RECORD EXCERPTS
==================================================

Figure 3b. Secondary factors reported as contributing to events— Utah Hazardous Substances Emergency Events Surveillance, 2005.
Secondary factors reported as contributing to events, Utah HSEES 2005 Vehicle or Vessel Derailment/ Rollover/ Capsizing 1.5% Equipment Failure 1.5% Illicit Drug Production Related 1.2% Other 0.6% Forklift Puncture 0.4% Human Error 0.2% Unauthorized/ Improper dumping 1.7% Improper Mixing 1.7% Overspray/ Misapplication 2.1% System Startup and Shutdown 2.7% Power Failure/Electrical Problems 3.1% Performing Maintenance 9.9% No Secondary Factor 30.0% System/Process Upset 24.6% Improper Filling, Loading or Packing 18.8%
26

==================================================

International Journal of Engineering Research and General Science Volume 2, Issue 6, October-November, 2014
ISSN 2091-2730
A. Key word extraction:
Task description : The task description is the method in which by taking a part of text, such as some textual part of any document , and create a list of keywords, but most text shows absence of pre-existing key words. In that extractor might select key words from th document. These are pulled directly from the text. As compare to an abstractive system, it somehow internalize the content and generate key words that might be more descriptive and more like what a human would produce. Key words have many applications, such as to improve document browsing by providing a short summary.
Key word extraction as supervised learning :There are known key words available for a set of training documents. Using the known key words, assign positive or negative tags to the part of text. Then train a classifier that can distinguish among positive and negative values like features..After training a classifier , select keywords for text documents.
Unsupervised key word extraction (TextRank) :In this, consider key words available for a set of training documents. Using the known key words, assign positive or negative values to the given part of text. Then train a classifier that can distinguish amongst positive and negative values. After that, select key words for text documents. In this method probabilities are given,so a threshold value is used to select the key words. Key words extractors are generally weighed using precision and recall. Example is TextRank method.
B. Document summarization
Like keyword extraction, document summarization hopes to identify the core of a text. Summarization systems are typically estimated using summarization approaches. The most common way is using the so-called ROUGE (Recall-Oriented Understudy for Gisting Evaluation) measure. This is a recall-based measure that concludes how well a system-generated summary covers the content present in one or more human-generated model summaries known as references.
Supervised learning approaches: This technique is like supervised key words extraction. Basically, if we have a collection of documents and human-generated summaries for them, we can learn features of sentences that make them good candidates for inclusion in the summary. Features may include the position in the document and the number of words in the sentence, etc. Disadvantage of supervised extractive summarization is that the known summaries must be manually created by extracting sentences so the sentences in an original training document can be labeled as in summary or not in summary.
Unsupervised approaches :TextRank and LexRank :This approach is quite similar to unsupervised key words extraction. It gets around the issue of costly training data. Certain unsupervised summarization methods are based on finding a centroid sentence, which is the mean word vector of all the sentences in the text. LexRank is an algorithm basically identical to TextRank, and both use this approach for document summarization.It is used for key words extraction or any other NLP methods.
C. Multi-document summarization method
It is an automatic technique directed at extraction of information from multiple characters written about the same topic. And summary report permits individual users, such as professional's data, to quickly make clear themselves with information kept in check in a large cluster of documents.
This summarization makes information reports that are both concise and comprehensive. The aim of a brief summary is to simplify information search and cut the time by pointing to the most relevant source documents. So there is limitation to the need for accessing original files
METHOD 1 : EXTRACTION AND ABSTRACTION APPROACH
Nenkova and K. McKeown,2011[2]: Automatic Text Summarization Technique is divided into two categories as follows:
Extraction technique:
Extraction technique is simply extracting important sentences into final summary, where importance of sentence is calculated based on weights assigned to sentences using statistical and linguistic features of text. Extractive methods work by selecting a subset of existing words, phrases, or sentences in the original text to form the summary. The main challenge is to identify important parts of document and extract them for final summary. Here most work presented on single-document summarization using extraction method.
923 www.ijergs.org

==================================================

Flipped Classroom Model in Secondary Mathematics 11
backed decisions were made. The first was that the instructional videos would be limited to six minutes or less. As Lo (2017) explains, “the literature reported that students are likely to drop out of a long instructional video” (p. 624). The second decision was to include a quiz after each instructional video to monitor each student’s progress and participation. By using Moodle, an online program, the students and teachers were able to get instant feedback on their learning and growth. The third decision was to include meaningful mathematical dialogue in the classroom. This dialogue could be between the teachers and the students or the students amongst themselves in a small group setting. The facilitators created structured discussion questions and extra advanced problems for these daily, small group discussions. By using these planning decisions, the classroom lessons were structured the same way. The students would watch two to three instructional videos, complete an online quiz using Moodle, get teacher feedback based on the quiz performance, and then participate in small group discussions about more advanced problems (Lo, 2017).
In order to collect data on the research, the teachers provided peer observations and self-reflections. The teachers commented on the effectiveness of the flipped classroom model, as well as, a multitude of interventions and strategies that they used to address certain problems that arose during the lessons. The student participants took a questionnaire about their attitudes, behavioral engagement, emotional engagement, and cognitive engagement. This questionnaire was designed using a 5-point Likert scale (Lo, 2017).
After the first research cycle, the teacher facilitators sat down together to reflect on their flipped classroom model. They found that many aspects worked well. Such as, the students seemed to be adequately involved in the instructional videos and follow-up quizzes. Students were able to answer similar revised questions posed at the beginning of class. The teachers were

==================================================

TASK STATEMENT
Which of the lines above carry the string "Utah"? Copy every one.

EXERCISE RESPONSE
Figure 3b. Secondary factors reported as contributing to events— Utah Hazardous Substances Emergency Events Surveillance, 2005.
Secondary factors reported as contributing to events, Utah HSEES 2005 Vehicle or Vessel Derailment/ Rollover/ Capsizing 1.5% Equipment Failure 1.5% Illicit Drug Production Related 1.2% Other 0.6% Forklift Puncture 0.4% Human Error 0.2% Unauthorized/ Improper dumping 1.7% Improper Mixing 1.7% Overspray/ Misapplication 2.1% System Startup and Shutdown 2.7% Power Failure/Electrical Problems 3.1% Performing Maintenance 9.9% No Secondary Factor 30.0% System/Process Upset 24.6% Improper Filling, Loading or Packing 18.8%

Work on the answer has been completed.